* _Recorded information_
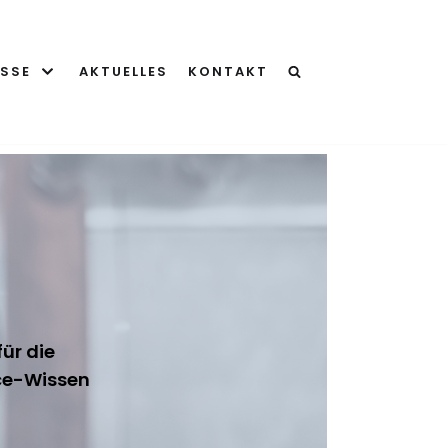
ISSE
AKTUELLES
KONTAKT
ür die
ice-Wissen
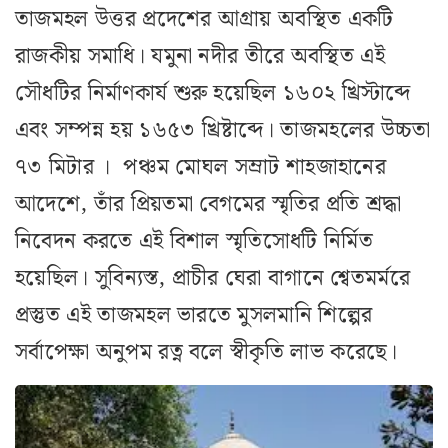
তাজমহল উত্তর প্রদেশের আগ্রায় অবস্থিত একটি
রাজকীয় সমাধি। যমুনা নদীর তীরে অবস্থিত এই
সৌধটির নির্মাণকার্য শুরু হয়েছিল ১৬০২ খ্রিস্টাব্দে
এবং সম্পন্ন হয় ১৬৫৩ খ্রিষ্টাব্দে। তাজমহলের উচ্চতা
৭৩ মিটার । পঞ্চম মোঘল সম্রাট শাহজাহানের
আদেশে, তাঁর প্রিয়তমা বেগমের স্মৃতির প্রতি শ্রদ্ধা
নিবেদন করতে এই বিশাল স্মৃতিসোধটি নির্মিত
হয়েছিল। সুবিন্যস্ত, প্রাচীর ঘেরা বাগানে শ্বেতমর্মরে
প্রস্তুত এই তাজমহল ভারতে মুসলমানি শিল্পের
সর্বাপেক্ষা অনুপম রত্ন বলে স্বীকৃতি লাভ করেছে।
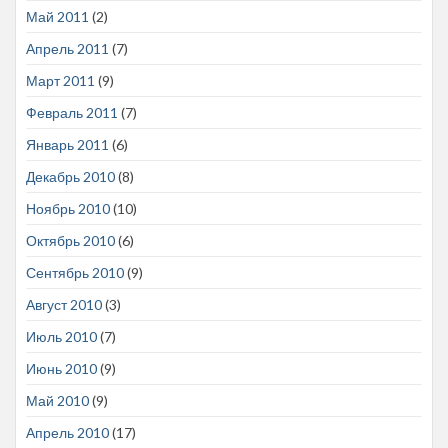
Май 2011
(2)
Апрель 2011
(7)
Март 2011
(9)
Февраль 2011
(7)
Январь 2011
(6)
Декабрь 2010
(8)
Ноябрь 2010
(10)
Октябрь 2010
(6)
Сентябрь 2010
(9)
Август 2010
(3)
Июль 2010
(7)
Июнь 2010
(9)
Май 2010
(9)
Апрель 2010
(17)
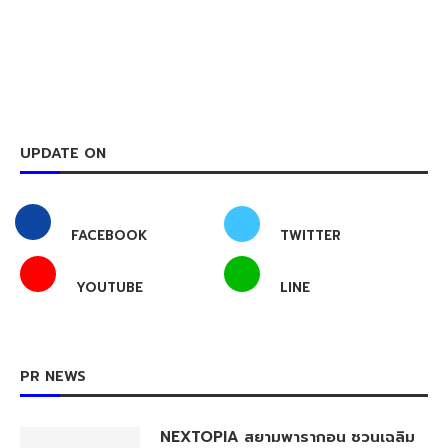
UPDATE ON
FACEBOOK
TWITTER
YOUTUBE
LINE
PR NEWS
NEXTOPIA สยามพารากอน ชวนเฉลิม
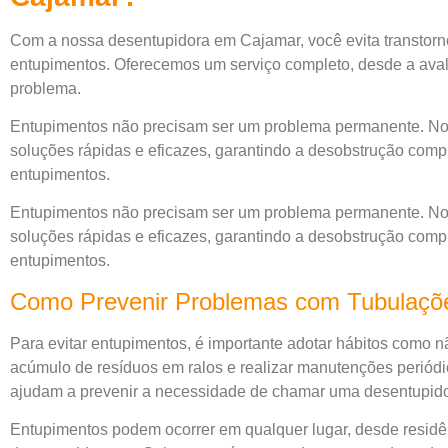
Com a nossa desentupidora em Cajamar, você evita transtorn
entupimentos. Oferecemos um serviço completo, desde a avalia
problema.
Entupimentos não precisam ser um problema permanente. No
soluções rápidas e eficazes, garantindo a desobstrução compl
entupimentos.
Entupimentos não precisam ser um problema permanente. No
soluções rápidas e eficazes, garantindo a desobstrução compl
entupimentos.
Como Prevenir Problemas com Tubulaç
Para evitar entupimentos, é importante adotar hábitos como nã
acúmulo de resíduos em ralos e realizar manutenções periódi
ajudam a prevenir a necessidade de chamar uma desentupid
Entupimentos podem ocorrer em qualquer lugar, desde residên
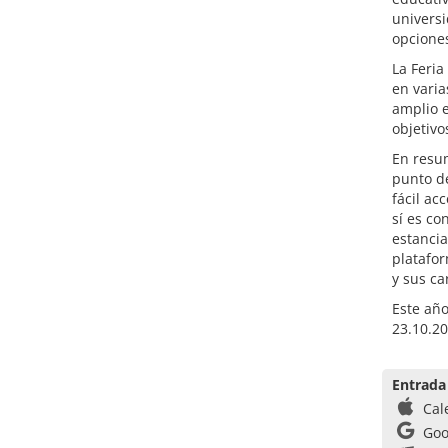
universi
opciones
La Feria
en varia
amplio e
objetivo
En resu
punto de
fácil ac
sí es co
estancia
platafo
y sus ca
Este año
23.10.20
Entrada
Cal
Goo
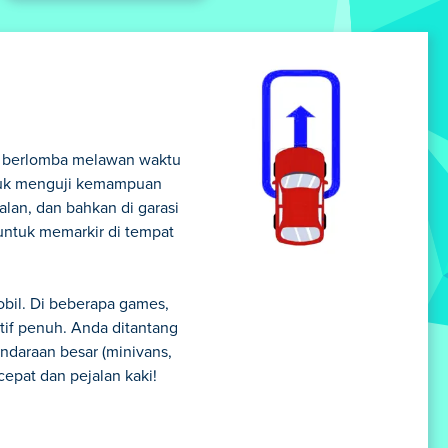
n berlomba melawan waktu
untuk menguji kemampuan
lan, dan bahkan di garasi
untuk memarkir di tempat
obil. Di beberapa games,
if penuh. Anda ditantang
ndaraan besar (minivans,
cepat dan pejalan kaki!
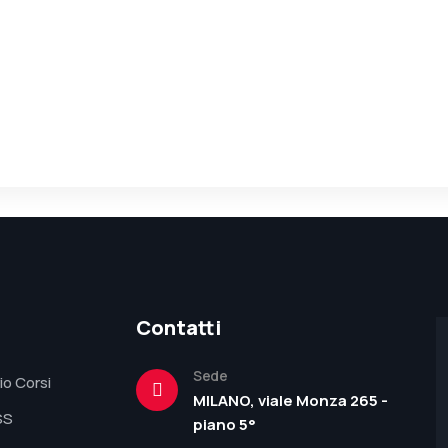
Contatti
Sede
io Corsi
MILANO, viale Monza 265 -
SS
piano 5°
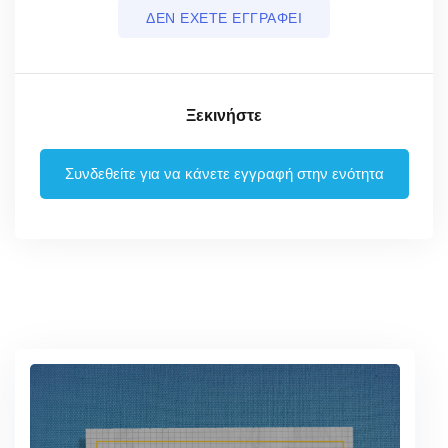
ΔΕΝ ΕΧΕΤΕ ΕΓΓΡΑΦΕΙ
Ξεκινήστε
Συνδεθείτε για να κάνετε εγγραφή στην ενότητα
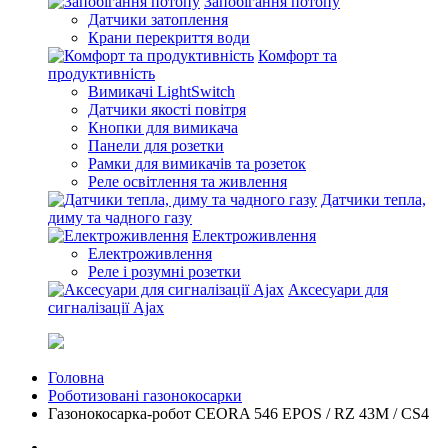
Запобігання потопу
Датчики затоплення
Крани перекриття води
Комфорт та
продуктивність
Вимикачі LightSwitch
Датчики якості повітря
Кнопки для вимикача
Панели для розетки
Рамки для вимикачів та розеток
Реле освітлення та живлення
Датчики тепла,
диму та чадного газу
Електроживлення
Електроживлення
Реле і розумні розетки
Аксесуари для
сигналізації Ajax
Головна
Роботизовані газонокосарки
Газонокосарка-робот CEORA 546 EPOS / RZ 43M / CS4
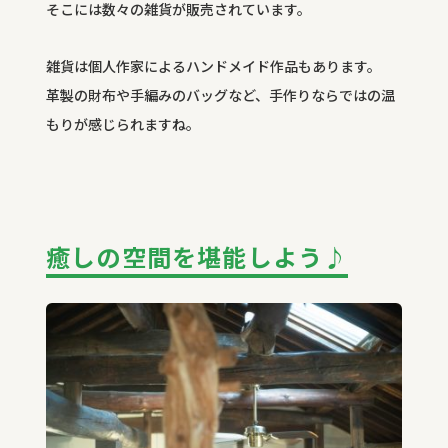
そこには数々の雑貨が販売されています。
雑貨は個人作家によるハンドメイド作品もあります。
革製の財布や手編みのバッグなど、手作りならではの温
もりが感じられますね。
癒しの空間を堪能しよう♪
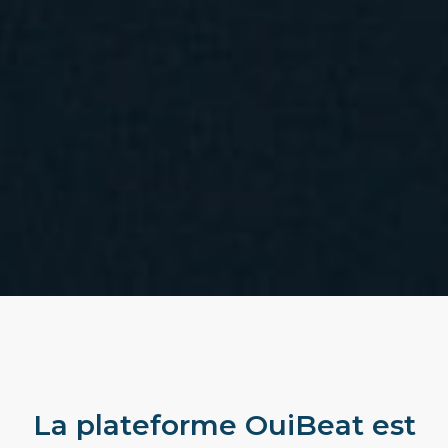
La plateforme OuiBeat est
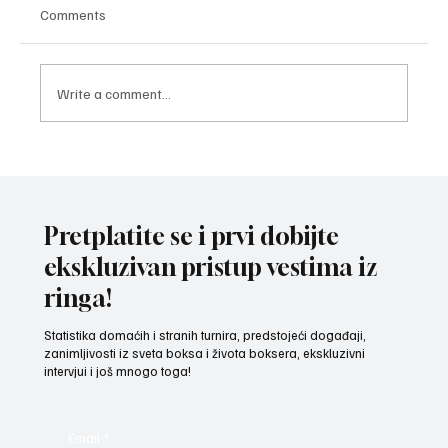
Comments
Write a comment...
TROFEJ U RUKAMA LOZNIČANINA: Pavle
Popović najbolji bokser 44. „Vojvođanske
omladinske zlatne rukavice“
Pretplatite se i prvi dobijte
ekskluzivan pristup vestima iz
ringa!
Statistika domaćih i stranih turnira, predstojeći događaji,
zanimljivosti iz sveta boksa i života boksera, ekskluzivni
intervjui i još mnogo toga!
Email
*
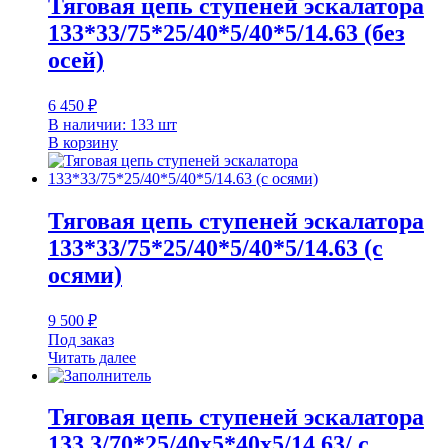
Тяговая цепь ступеней эскалатора
133*33/75*25/40*5/40*5/14.63 (без
осей)
6 450
₽
В наличии: 133 шт
В корзину
Тяговая цепь ступеней эскалатора
133*33/75*25/40*5/40*5/14.63 (с
осями)
9 500
₽
Под заказ
Читать далее
Тяговая цепь ступеней эскалатора
133,3/70*25/40х5*40х5/14,63/ с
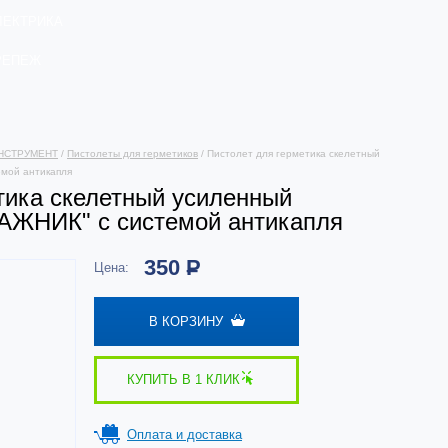
ЛЕКТРИКА
РЕПЕЖ
НСТРУМЕНТ
/
Пистолеты для герметиков
/ Пистолет для герметика скелетный
мой антикапля
тика скелетный усиленный
НИК" с системой антикапля
350
Р
Цена:
В КОРЗИНУ
КУПИТЬ В 1 КЛИК
Оплата и доставка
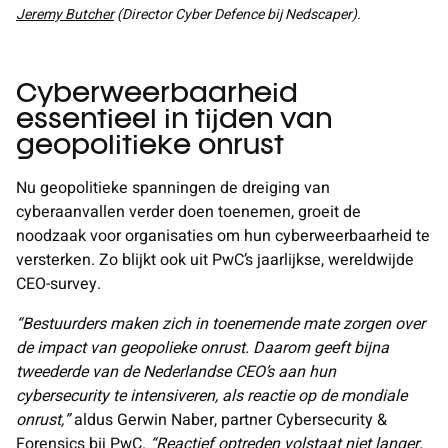
Jeremy Butcher
(Director Cyber Defence bij Nedscaper).
Cyberweerbaarheid
essentieel in tijden van
geopolitieke onrust
Nu geopolitieke spanningen de dreiging van
cyberaanvallen verder doen toenemen, groeit de
noodzaak voor organisaties om hun cyberweerbaarheid te
versterken. Zo blijkt ook uit PwC’s jaarlijkse, wereldwijde
CEO-survey.
“Bestuurders maken zich in toenemende mate zorgen over
de impact van geopolieke onrust. Daarom geeft bijna
tweederde van de Nederlandse CEO’s aan hun
cybersecurity te intensiveren, als reactie op de mondiale
onrust,”
aldus Gerwin Naber, partner Cybersecurity &
Forensics bij PwC.
“Reactief optreden volstaat niet langer,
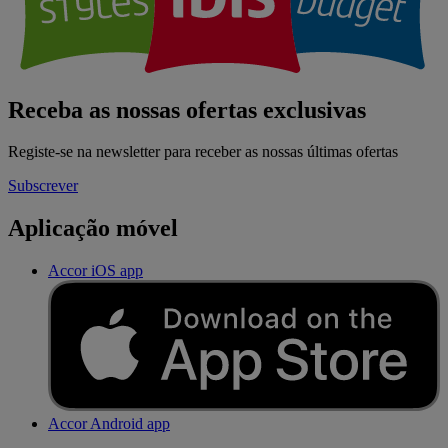
Receba as nossas ofertas exclusivas
Registe-se na newsletter para receber as nossas últimas ofertas
Subscrever
Aplicação móvel
Accor iOS app
Accor Android app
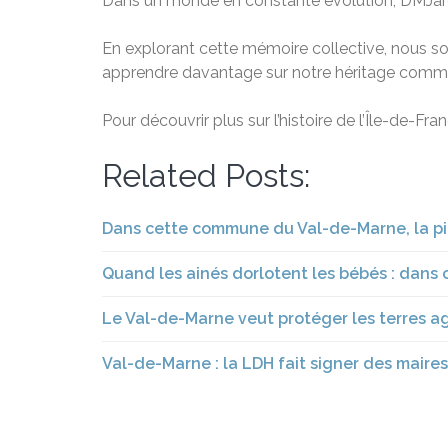
Dans un monde en constante évolution, DMJarchi
En explorant cette mémoire collective, nous so
apprendre davantage sur notre héritage commun
Pour découvrir plus sur l’histoire de l’Île-de-Fr
Related Posts:
Dans cette commune du Val-de-Marne, la pié
Quand les ainés dorlotent les bébés : dans 
Le Val-de-Marne veut protéger les terres a
Val-de-Marne : la LDH fait signer des maire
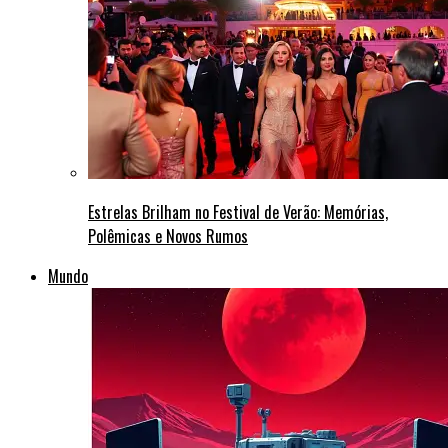
Estrelas Brilham no Festival de Verão: Memórias,
Polêmicas e Novos Rumos
Mundo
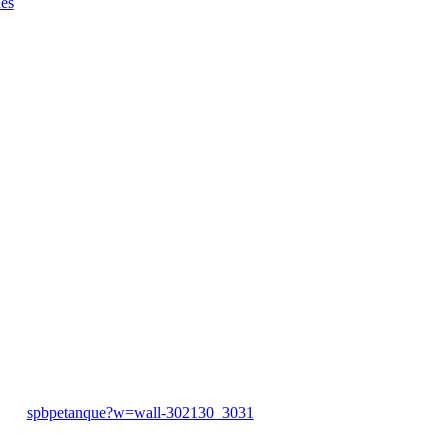
es
spbpetanque?w=wall-302130_3031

* _Task instructions_
Reproduce every one of the lines above verbatim, omitting the pictures from your answer.

* _Your solution_
ISSE
AKTUELLES
KONTAKT
ür die
ice-Wissen
তাজমহল উত্তর প্রদেশের আগ্রায় অবস্থিত একটি
রাজকীয় সমাধি। যমুনা নদীর তীরে অবস্থিত এই
সৌধটির নির্মাণকার্য শুরু হয়েছিল ১৬০২ খ্রিস্টাব্দে
এবং সম্পন্ন হয় ১৬৫৩ খ্রিষ্টাব্দে। তাজমহলের উচ্চতা
৭৩ মিটার । পঞ্চম মোঘল সম্রাট শাহজাহানের
আদেশে, তাঁর প্রিয়তমা বেগমের স্মৃতির প্রতি শ্রদ্ধা
নিবেদন করতে এই বিশাল স্মৃতিসোধটি নির্মিত
হয়েছিল। সুবিন্যস্ত, প্রাচীর ঘেরা বাগানে শ্বেতমর্মরে
প্রস্তুত এই তাজমহল ভারতে মুসলমানি শিল্পের
সর্বাপেক্ষা অনুপম রত্ন বলে স্বীকৃতি লাভ করেছে।
Май 2011
(2)
Апрель 2011
(7)
Март 2011
(9)
Февраль 2011
(7)
Январь 2011
(6)
Декабрь 2010
(8)
Ноябрь 2010
(10)
Октябрь 2010
(6)
Сентябрь 2010
(9)
Август 2010
(3)
Июль 2010
(7)
Июнь 2010
(9)
Май 2010
(9)
Апрель 2010
(17)
UPDATE ON
FACEBOOK
TWITTER
YOUTUBE
LINE
PR NEWS
NEXTOPIA สยามพารากอน ชวนเฉลิม
Com a nossa desentupidora em Cajamar, você evita transtorn
entupimentos. Oferecemos um serviço completo, desde a avalia
problema.
Entupimentos não precisam ser um problema permanente. No
soluções rápidas e eficazes, garantindo a desobstrução compl
entupimentos.
Entupimentos não precisam ser um problema permanente. No
soluções rápidas e eficazes, garantindo a desobstrução compl
entupimentos.
Como Prevenir Problemas com Tubulaç
Para evitar entupimentos, é importante adotar hábitos como nã
acúmulo de resíduos em ralos e realizar manutenções periódi
ajudam a prevenir a necessidade de chamar uma desentupid
Entupimentos podem ocorrer em qualquer lugar, desde residên
universi
opciones
La Feria
en varia
amplio e
objetivo
En resu
punto de
fácil ac
sí es co
estancia
platafo
y sus ca
Este año
23.10.20
Entrada
Cal
Goo
n berlomba melawan waktu
untuk menguji kemampuan
lan, dan bahkan di garasi
untuk memarkir di tempat
obil. Di beberapa games,
if penuh. Anda ditantang
ndaraan besar (minivans,
cepat dan pejalan kaki!
Contatti
Sede
io Corsi
MILANO, viale Monza 265 -
SS
piano 5°
ΔΕΝ ΕΧΕΤΕ ΕΓΓΡΑΦΕΙ
Ξεκινήστε
Συνδεθείτε για να κάνετε εγγραφή στην ενότητα
Запобігання потопу
Датчики затоплення
Крани перекриття води
Комфорт та
продуктивність
Вимикачі LightSwitch
Датчики якості повітря
Кнопки для вимикача
Панели для розетки
Рамки для вимикачів та розеток
Реле освітлення та живлення
Датчики тепла,
диму та чадного газу
Електроживлення
Електроживлення
Реле і розумні розетки
Аксесуари для
сигналізації Ajax
Головна
Роботизовані газонокосарки
Газонокосарка-робот CEORA 546 EPOS / RZ 43M / CS4
そこには数々の雑貨が販売されています。
雑貨は個人作家によるハンドメイド作品もあります。
革製の財布や手編みのバッグなど、手作りならではの温
もりが感じられますね。
癒しの空間を堪能しよう♪
La plateforme OuiBeat est
Comments
Write a comment...
TROFEJ U RUKAMA LOZNIČANINA: Pavle
Popović najbolji bokser 44. „Vojvođanske
omladinske zlatne rukavice“
Pretplatite se i prvi dobijte
ekskluzivan pristup vestima iz
ringa!
Statistika domaćih i stranih turnira, predstojeći događaji,
zanimljivosti iz sveta boksa i života boksera, ekskluzivni
intervjui i još mnogo toga!
Email
*
Тяговая цепь ступеней эскалатора
133*33/75*25/40*5/40*5/14.63 (без
осей)
6 450
₽
В наличии: 133 шт
В корзину
Тяговая цепь ступеней эскалатора
133*33/75*25/40*5/40*5/14.63 (с
осями)
9 500
₽
Под заказ
Читать далее
Тяговая цепь ступеней эскалатора
133,3/70*25/40х5*40х5/14,63/ с
ЛЕКТРИКА
РЕПЕЖ
НСТРУМЕНТ
/
Пистолеты для герметиков
/ Пистолет для герметика скелетный
мой антикапля
тика скелетный усиленный
НИК" с системой антикапля
350
Р
Цена:
В КОРЗИНУ
КУПИТЬ В 1 КЛИК
Оплата и доставка
Jeremy Butcher
(Director Cyber Defence bij Nedscaper).
Cyberweerbaarheid
essentieel in tijden van
geopolitieke onrust
Nu geopolitieke spanningen de dreiging van
cyberaanvallen verder doen toenemen, groeit de
noodzaak voor organisaties om hun cyberweerbaarheid te
versterken. Zo blijkt ook uit PwC’s jaarlijkse, wereldwijde
CEO-survey.
“Bestuurders maken zich in toenemende mate zorgen over
de impact van geopolieke onrust. Daarom geeft bijna
tweederde van de Nederlandse CEO’s aan hun
cybersecurity te intensiveren, als reactie op de mondiale
onrust,”
aldus Gerwin Naber, partner Cybersecurity &
Forensics bij PwC.
“Reactief optreden volstaat niet langer,
Receba as nossas ofertas exclusivas
Registe-se na newsletter para receber as nossas últimas ofertas
Subscrever
Aplicação móvel
Accor iOS app
Accor Android app
Dans un monde en constante évolution, DMJarchi
En explorant cette mémoire collective, nous so
apprendre davantage sur notre héritage commun
Pour découvrir plus sur l’histoire de l’Île-de-Fr
Related Posts:
Dans cette commune du Val-de-Marne, la pié
Quand les ainés dorlotent les bébés : dans 
Le Val-de-Marne veut protéger les terres a
Val-de-Marne : la LDH fait signer des maire
Estrelas Brilham no Festival de Verão: Memórias,
Polêmicas e Novos Rumos
Mundo
es
spbpetanque?w=wall-302130_3031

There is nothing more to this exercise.